BEGIN TASK DATA

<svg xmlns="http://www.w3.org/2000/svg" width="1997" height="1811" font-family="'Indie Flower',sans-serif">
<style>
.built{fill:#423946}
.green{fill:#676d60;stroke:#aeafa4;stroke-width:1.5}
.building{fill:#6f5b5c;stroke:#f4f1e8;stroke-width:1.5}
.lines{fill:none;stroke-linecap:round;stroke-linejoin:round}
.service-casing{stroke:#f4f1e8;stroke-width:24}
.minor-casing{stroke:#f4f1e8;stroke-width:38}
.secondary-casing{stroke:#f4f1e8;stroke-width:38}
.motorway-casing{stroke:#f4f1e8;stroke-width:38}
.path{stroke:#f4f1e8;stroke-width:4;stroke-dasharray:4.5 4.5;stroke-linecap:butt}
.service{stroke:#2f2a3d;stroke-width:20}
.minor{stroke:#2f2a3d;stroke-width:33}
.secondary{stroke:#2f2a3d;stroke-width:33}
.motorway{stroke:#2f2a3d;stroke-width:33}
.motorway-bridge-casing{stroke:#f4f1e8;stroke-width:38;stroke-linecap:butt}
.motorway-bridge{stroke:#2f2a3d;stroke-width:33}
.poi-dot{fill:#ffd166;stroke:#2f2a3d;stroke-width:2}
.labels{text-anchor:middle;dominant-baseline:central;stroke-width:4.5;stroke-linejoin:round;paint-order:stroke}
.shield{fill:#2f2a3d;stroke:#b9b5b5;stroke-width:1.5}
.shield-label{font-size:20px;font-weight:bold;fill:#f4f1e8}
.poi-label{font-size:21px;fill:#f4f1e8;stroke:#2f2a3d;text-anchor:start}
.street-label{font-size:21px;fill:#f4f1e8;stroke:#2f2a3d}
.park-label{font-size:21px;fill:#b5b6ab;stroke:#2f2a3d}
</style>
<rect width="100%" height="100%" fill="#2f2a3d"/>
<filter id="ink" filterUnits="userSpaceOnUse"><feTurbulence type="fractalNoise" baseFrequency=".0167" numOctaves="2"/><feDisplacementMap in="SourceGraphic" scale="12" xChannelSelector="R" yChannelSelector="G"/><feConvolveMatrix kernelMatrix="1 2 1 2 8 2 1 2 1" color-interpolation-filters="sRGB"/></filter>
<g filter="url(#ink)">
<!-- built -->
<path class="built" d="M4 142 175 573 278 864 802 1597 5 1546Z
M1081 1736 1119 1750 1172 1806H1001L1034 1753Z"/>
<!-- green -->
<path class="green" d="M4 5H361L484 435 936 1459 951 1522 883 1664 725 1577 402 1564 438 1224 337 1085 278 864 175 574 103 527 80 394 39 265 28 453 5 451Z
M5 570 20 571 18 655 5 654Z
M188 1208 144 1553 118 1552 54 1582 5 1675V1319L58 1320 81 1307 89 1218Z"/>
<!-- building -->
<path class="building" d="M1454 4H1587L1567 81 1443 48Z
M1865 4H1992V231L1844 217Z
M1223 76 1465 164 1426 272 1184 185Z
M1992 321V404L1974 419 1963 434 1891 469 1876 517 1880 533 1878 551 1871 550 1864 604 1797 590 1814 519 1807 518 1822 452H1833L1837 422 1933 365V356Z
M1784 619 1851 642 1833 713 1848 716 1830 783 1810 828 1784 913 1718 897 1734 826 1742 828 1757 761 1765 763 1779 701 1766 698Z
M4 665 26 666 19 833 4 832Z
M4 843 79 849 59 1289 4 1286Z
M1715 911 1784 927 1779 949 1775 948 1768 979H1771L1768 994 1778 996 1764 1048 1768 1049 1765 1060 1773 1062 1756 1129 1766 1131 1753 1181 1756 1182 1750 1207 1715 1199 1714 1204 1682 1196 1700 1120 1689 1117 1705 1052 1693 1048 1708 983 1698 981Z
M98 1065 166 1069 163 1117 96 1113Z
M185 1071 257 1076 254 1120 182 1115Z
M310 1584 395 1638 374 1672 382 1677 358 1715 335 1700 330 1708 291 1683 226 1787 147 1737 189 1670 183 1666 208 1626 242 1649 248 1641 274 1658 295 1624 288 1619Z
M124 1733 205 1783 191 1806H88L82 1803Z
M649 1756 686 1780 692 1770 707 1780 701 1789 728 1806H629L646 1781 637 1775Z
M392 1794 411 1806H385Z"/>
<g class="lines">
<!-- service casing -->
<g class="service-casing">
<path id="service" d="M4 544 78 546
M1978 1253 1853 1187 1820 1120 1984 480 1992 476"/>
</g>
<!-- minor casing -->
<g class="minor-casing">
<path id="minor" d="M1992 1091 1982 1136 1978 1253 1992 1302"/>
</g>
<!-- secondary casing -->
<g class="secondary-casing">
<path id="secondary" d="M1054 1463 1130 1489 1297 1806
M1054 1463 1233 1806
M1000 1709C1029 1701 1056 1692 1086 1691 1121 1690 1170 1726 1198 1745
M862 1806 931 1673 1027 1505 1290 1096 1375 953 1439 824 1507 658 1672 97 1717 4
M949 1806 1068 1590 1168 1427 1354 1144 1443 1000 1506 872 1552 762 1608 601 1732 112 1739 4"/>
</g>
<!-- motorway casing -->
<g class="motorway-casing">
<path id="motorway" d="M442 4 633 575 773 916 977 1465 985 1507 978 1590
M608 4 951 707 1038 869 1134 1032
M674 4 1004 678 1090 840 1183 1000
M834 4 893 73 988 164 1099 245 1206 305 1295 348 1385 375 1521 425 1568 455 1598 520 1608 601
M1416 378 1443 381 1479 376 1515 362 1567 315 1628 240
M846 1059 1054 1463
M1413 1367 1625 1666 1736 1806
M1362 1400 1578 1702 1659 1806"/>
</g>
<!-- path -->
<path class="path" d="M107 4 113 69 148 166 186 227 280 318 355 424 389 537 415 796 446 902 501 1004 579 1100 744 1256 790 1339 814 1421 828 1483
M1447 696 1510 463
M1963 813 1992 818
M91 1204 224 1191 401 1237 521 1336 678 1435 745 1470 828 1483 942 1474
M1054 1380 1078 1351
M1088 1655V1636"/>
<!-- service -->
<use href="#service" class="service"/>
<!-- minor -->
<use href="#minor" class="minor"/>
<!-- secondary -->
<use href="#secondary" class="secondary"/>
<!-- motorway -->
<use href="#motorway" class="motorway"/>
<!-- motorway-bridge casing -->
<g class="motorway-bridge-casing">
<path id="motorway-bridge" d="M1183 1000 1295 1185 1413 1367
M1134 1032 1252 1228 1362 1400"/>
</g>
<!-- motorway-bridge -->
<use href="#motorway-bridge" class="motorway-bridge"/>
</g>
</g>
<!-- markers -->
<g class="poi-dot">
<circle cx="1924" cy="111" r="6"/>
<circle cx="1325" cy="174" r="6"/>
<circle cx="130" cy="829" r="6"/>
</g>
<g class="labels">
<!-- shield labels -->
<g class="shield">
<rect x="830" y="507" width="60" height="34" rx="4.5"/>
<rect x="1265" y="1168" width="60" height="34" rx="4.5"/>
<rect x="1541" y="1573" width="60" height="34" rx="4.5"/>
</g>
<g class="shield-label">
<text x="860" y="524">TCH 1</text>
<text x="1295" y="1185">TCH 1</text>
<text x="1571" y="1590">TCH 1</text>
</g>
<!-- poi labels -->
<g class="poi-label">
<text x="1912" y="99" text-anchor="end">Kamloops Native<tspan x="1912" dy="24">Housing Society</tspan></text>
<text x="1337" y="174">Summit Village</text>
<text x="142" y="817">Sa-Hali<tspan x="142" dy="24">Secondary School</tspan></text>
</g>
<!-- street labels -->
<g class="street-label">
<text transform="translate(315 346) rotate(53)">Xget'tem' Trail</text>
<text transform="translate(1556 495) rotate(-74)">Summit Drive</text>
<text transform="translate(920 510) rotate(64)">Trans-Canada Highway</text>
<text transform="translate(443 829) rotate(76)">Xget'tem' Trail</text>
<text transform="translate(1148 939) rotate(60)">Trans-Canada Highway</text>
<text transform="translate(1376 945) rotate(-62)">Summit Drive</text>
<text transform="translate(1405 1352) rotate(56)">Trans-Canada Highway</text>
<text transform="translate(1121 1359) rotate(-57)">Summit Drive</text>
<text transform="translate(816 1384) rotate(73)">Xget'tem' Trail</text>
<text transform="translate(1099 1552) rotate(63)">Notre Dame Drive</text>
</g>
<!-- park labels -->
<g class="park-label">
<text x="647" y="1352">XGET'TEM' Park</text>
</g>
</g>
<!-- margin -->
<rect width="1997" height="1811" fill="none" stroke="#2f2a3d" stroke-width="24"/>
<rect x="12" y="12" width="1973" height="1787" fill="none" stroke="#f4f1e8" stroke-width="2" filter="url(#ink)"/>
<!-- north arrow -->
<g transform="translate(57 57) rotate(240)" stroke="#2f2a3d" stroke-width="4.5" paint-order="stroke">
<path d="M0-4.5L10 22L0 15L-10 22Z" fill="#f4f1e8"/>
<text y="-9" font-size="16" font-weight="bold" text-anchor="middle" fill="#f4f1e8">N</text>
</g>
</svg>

END TASK DATA
BEGIN TASK DATA

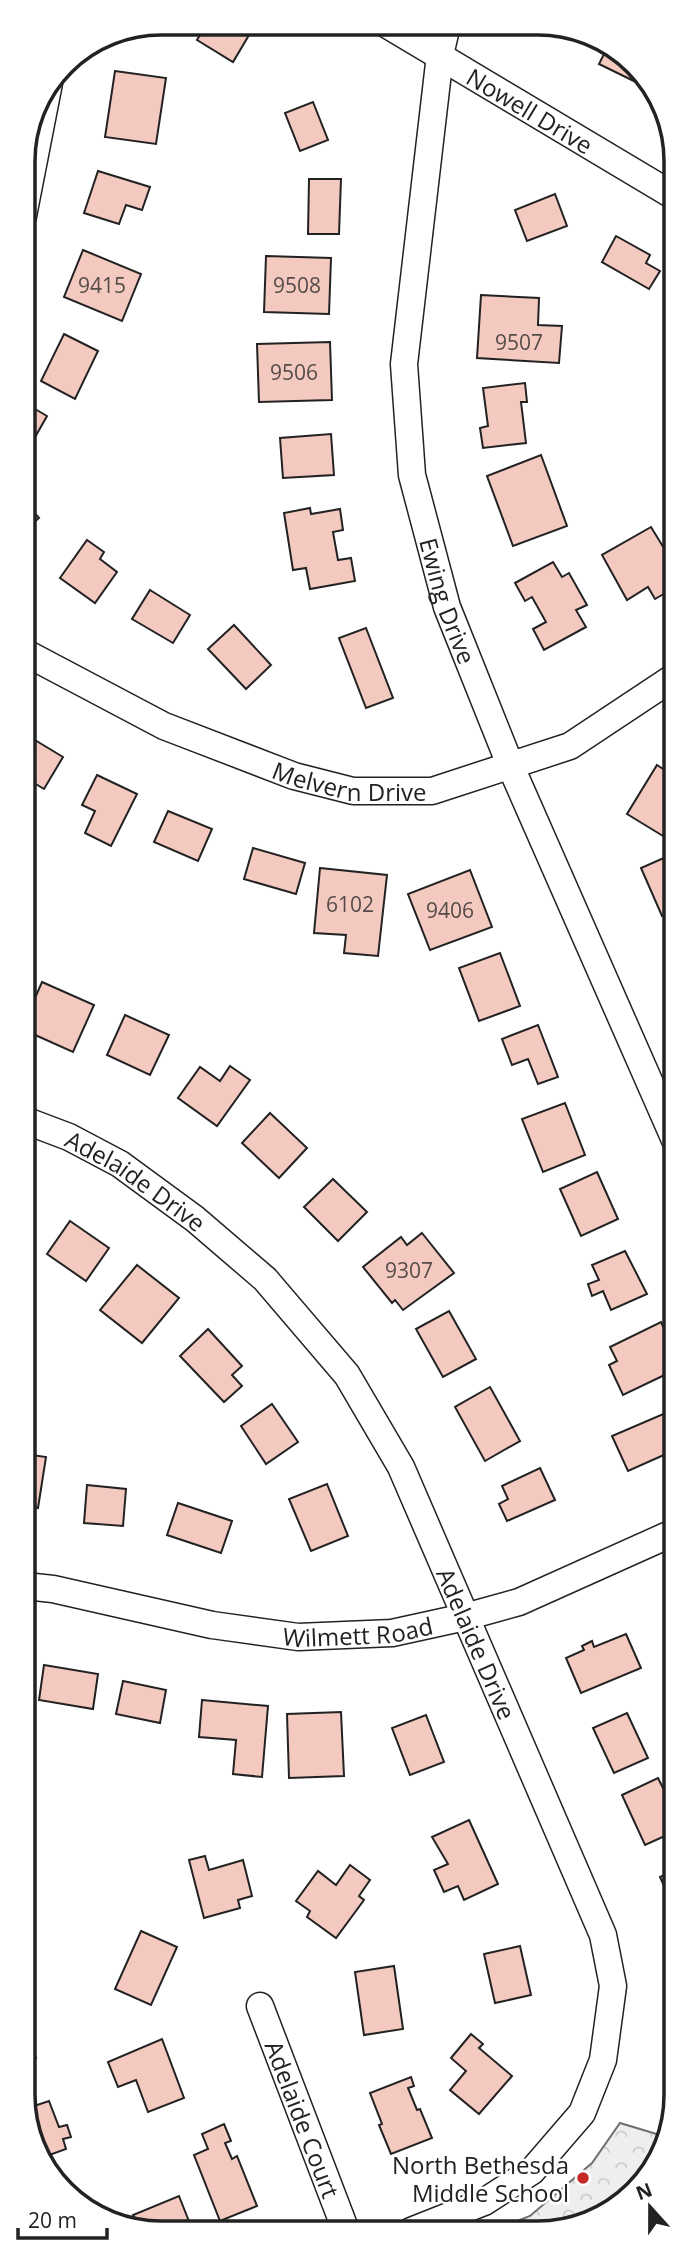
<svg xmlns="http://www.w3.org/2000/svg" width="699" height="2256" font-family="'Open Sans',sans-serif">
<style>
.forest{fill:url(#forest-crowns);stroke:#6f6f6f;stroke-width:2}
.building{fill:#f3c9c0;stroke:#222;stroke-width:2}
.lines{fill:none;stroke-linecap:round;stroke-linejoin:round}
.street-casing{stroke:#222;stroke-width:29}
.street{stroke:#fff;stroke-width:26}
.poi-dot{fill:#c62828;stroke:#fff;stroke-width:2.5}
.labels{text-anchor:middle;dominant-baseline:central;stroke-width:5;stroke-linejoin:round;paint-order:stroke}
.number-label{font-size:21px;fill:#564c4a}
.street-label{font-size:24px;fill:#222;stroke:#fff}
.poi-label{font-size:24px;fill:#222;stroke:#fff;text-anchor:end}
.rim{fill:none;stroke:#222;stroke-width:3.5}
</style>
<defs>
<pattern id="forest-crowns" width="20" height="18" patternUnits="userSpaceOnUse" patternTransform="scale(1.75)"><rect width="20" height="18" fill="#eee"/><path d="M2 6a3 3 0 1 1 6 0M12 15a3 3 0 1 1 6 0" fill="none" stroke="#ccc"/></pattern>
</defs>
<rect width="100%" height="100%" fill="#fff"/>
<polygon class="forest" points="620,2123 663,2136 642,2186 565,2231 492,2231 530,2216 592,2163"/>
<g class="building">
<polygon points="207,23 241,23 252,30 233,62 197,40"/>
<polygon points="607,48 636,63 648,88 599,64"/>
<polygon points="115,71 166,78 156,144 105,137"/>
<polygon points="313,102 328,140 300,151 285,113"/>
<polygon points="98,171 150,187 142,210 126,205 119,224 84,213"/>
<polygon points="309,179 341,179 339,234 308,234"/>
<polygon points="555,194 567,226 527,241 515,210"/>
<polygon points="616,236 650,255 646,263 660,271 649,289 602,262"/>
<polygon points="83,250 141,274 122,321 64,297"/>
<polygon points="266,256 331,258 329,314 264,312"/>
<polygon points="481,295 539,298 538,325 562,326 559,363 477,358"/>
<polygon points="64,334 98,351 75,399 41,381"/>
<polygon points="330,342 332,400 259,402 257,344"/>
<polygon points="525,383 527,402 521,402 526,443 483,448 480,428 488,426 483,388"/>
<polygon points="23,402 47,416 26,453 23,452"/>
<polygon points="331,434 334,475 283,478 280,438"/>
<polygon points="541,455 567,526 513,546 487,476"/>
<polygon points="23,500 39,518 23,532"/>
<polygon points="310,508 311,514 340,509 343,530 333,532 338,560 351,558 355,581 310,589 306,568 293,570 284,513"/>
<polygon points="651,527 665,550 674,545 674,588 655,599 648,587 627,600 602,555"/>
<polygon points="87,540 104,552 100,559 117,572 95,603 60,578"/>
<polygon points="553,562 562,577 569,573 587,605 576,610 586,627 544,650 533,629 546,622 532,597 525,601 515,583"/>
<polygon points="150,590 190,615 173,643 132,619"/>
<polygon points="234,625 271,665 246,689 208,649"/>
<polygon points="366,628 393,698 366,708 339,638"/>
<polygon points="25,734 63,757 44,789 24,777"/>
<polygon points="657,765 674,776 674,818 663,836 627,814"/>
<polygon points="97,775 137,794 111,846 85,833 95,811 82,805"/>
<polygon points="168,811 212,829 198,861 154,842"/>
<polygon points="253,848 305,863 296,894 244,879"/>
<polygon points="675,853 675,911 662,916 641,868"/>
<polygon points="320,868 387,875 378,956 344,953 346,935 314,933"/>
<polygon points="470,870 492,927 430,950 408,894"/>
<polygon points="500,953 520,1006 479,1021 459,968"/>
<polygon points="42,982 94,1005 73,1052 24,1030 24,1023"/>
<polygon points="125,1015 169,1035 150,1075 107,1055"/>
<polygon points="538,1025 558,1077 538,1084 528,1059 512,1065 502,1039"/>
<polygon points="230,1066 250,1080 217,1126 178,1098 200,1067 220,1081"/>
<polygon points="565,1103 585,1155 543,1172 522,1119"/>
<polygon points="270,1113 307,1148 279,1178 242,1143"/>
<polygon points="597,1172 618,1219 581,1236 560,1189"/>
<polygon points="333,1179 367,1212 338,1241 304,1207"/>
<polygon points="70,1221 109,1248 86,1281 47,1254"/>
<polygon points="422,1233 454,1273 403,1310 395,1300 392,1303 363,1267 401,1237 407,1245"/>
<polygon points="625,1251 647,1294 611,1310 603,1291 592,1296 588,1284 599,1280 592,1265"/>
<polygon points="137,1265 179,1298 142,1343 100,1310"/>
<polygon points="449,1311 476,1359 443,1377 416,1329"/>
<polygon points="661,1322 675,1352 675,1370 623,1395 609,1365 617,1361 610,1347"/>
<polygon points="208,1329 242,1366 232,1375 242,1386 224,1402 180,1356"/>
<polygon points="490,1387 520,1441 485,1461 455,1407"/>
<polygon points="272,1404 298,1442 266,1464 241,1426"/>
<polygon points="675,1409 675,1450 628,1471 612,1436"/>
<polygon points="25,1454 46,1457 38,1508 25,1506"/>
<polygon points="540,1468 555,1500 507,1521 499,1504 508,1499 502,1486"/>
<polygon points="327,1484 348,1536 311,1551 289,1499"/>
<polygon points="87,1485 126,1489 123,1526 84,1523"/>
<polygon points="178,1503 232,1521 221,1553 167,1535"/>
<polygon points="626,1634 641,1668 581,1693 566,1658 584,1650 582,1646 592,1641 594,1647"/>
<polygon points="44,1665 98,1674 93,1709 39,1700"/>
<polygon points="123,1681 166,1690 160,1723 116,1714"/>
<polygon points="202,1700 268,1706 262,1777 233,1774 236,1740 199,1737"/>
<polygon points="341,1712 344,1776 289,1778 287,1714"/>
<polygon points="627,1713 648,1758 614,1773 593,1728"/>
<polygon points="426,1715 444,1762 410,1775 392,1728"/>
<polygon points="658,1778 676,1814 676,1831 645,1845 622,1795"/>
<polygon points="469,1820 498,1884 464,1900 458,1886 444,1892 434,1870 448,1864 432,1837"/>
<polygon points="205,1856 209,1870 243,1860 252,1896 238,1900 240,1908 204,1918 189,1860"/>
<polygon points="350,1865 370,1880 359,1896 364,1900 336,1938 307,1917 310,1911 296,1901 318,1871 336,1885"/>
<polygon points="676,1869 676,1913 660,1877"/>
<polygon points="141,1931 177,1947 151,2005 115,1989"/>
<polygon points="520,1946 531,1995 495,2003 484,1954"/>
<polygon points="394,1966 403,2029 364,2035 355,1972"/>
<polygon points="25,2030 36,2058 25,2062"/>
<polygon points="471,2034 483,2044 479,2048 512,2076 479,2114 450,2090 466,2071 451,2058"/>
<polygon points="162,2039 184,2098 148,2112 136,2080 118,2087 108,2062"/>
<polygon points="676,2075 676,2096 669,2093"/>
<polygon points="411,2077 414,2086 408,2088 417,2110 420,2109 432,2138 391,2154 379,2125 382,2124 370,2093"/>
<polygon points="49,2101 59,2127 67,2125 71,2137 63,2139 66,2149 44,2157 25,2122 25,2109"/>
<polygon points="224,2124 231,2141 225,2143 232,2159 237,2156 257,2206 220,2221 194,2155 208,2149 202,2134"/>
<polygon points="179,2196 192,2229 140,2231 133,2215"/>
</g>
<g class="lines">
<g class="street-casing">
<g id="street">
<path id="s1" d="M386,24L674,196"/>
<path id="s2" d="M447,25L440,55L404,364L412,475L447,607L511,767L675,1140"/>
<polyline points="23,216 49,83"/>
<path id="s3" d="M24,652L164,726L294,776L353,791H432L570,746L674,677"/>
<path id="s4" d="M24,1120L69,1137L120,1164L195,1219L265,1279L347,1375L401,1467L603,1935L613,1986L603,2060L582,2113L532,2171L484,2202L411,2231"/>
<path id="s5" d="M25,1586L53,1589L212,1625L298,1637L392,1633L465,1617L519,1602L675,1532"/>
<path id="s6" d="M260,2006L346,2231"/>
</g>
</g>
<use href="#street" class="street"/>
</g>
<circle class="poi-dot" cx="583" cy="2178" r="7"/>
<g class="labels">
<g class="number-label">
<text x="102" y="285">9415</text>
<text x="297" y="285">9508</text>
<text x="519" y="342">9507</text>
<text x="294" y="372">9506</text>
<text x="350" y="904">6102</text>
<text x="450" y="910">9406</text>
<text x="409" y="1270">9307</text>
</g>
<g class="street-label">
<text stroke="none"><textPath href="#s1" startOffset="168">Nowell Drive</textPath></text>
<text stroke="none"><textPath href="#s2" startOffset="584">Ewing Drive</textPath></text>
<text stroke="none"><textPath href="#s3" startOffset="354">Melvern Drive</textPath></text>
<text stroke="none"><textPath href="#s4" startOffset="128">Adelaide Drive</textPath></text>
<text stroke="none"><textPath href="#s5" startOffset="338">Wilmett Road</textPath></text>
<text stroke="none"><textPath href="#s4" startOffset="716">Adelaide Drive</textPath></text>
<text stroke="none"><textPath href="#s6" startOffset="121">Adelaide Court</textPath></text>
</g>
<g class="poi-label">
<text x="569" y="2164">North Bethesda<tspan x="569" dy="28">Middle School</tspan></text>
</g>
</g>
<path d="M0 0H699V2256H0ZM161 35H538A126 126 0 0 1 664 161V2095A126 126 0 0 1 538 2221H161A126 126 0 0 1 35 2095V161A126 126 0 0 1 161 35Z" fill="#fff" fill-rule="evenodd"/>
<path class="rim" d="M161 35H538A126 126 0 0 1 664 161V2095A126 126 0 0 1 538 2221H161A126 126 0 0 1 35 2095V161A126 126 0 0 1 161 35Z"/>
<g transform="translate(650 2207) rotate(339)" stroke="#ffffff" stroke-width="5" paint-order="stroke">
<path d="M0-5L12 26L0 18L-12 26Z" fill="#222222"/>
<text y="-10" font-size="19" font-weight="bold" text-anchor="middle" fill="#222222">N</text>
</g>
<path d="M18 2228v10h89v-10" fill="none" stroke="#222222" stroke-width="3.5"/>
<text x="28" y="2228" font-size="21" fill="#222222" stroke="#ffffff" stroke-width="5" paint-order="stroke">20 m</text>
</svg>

END TASK DATA

WHAT TO PRODUCE
Where a line above includes "linejoin", copy that line.

EXERCISE OUTPUT
.lines{fill:none;stroke-linecap:round;stroke-linejoin:round}
.labels{text-anchor:middle;dominant-baseline:central;stroke-width:4.5;stroke-linejoin:round;paint-order:stroke}
.lines{fill:none;stroke-linecap:round;stroke-linejoin:round}
.labels{text-anchor:middle;dominant-baseline:central;stroke-width:5;stroke-linejoin:round;paint-order:stroke}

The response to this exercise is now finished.